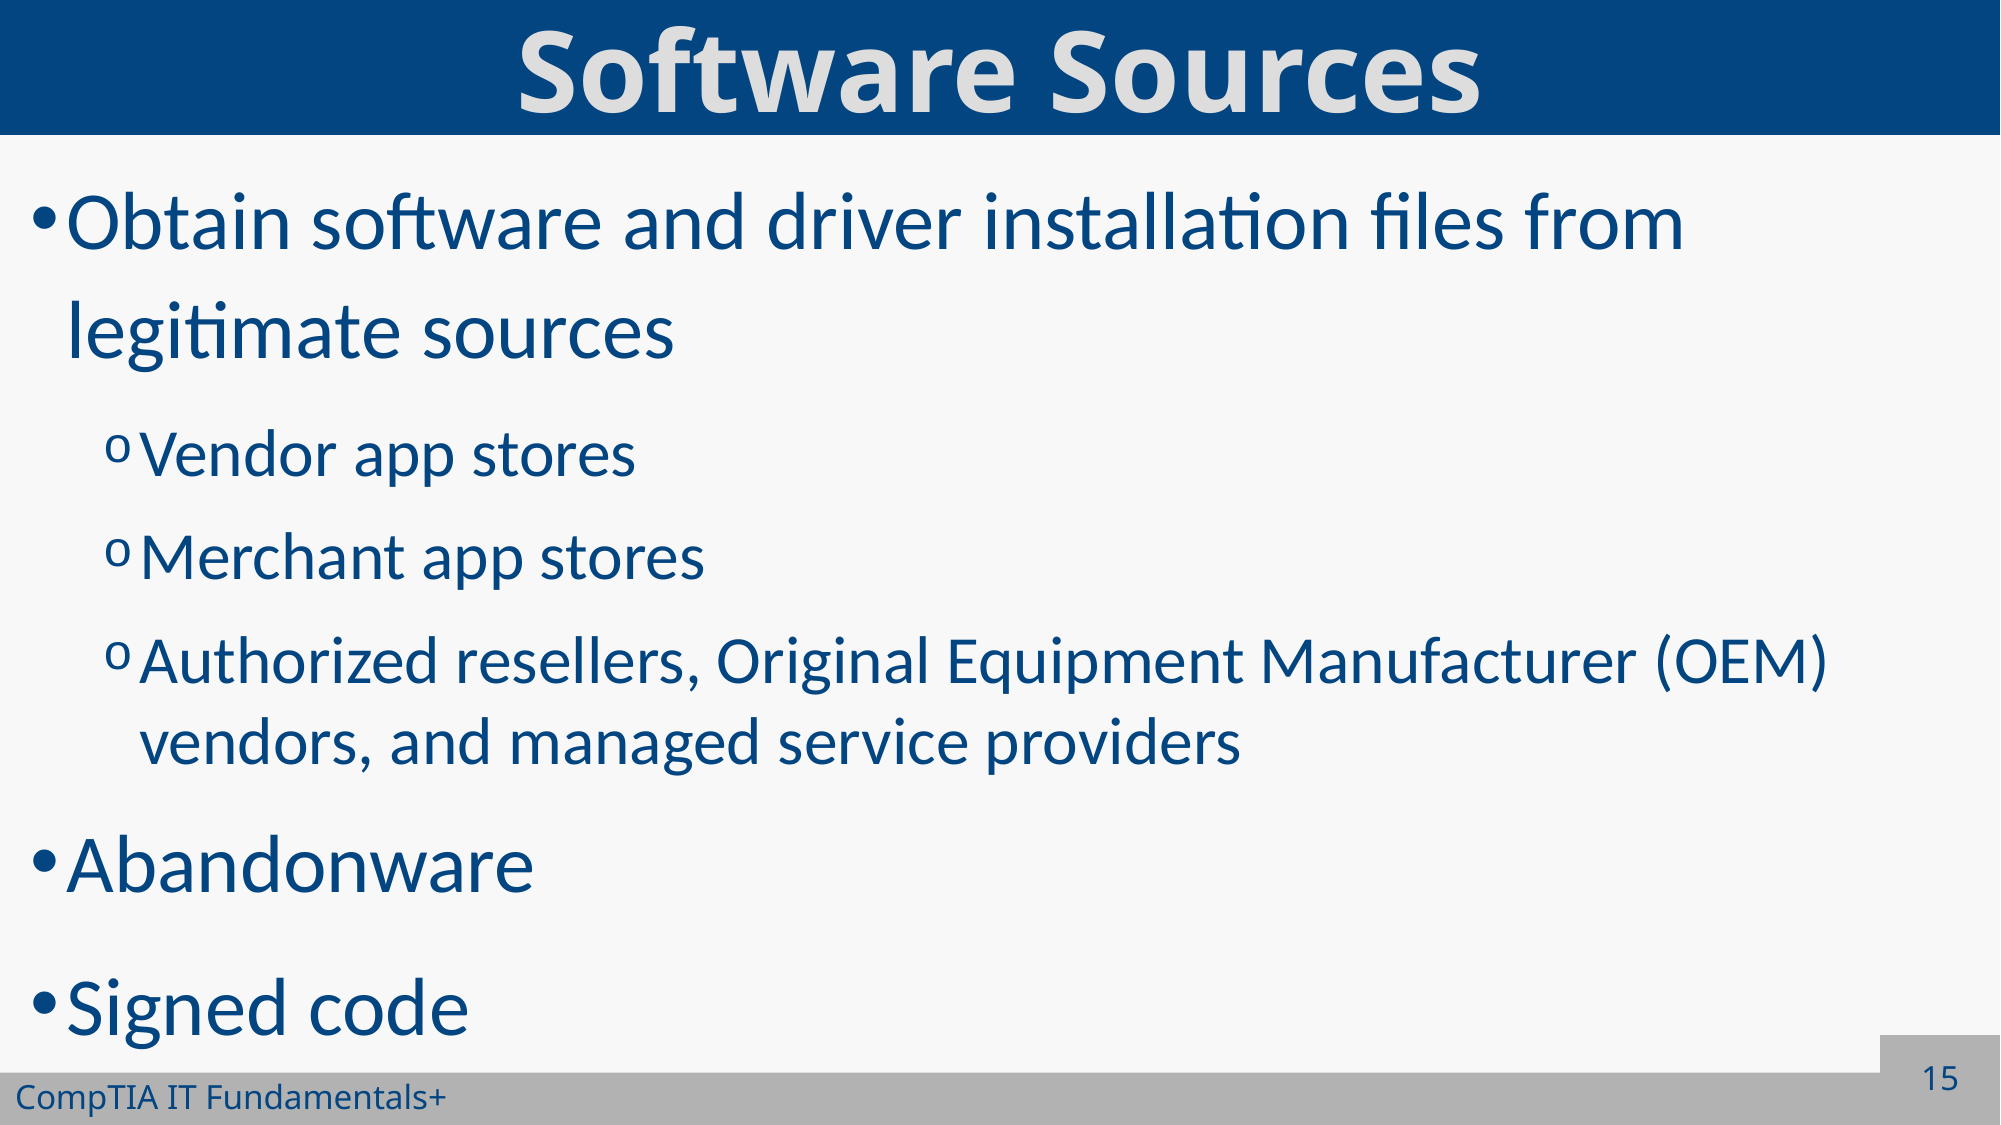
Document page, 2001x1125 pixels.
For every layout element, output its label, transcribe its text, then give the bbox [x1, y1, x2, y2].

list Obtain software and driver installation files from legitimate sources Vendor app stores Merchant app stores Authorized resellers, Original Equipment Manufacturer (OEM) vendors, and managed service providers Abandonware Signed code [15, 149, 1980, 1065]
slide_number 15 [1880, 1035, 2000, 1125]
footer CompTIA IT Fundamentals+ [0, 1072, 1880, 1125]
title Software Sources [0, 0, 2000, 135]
________
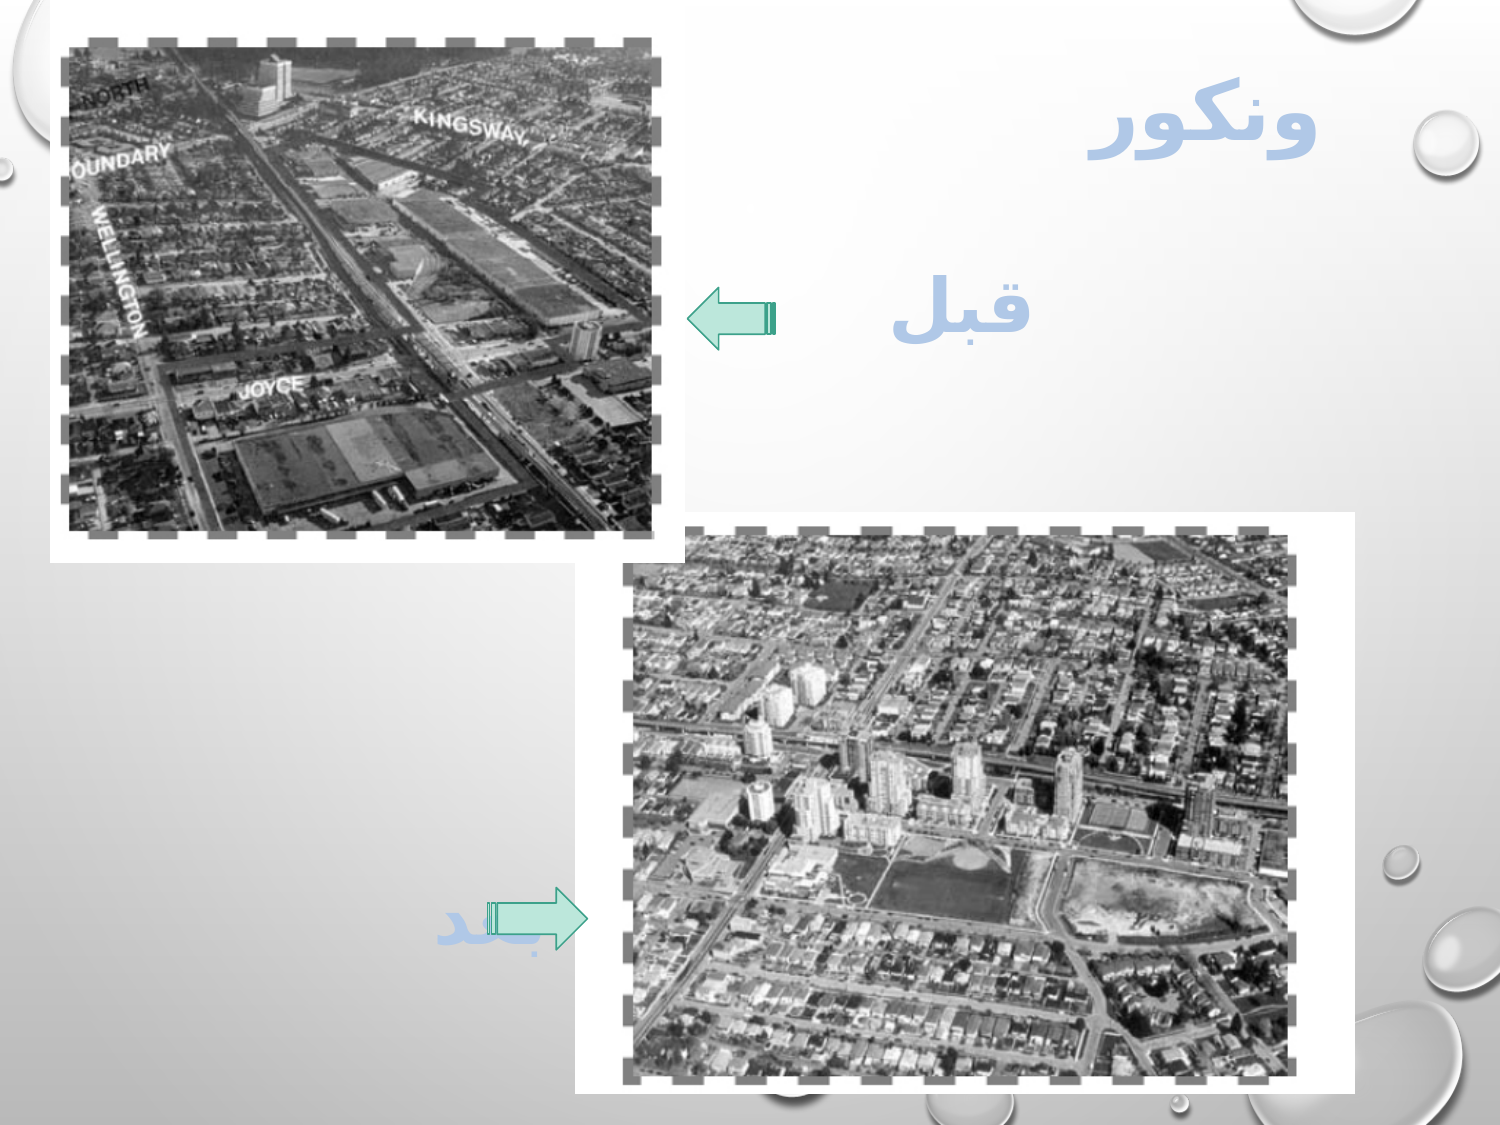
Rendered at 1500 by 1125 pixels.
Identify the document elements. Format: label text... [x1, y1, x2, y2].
________
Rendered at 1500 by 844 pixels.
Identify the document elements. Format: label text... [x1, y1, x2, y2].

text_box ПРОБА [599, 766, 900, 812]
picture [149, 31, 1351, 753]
________
**WORK TO COMPLETE:** Gather all lines from the records above in which "Rendered" appears.

**SOLUTION FOR THIS PROBLEM:**
Rendered at 1500 by 1125 pixels.
Rendered at 1500 by 844 pixels.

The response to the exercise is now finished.